• [Task directions] From the first record to the last, write each one out again exactly.

• [Stored items from a collection]

********

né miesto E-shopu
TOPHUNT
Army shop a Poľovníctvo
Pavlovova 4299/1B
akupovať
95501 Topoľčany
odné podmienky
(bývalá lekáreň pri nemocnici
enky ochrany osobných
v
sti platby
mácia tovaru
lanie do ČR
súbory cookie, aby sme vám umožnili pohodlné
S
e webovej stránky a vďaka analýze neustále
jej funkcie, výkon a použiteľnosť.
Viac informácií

********

• [Answer for this exercise]
né miesto E-shopu
TOPHUNT
Army shop a Poľovníctvo
Pavlovova 4299/1B
akupovať
95501 Topoľčany
odné podmienky
(bývalá lekáreň pri nemocnici
enky ochrany osobných
v
sti platby
mácia tovaru
lanie do ČR
súbory cookie, aby sme vám umožnili pohodlné
S
e webovej stránky a vďaka analýze neustále
jej funkcie, výkon a použiteľnosť.
Viac informácií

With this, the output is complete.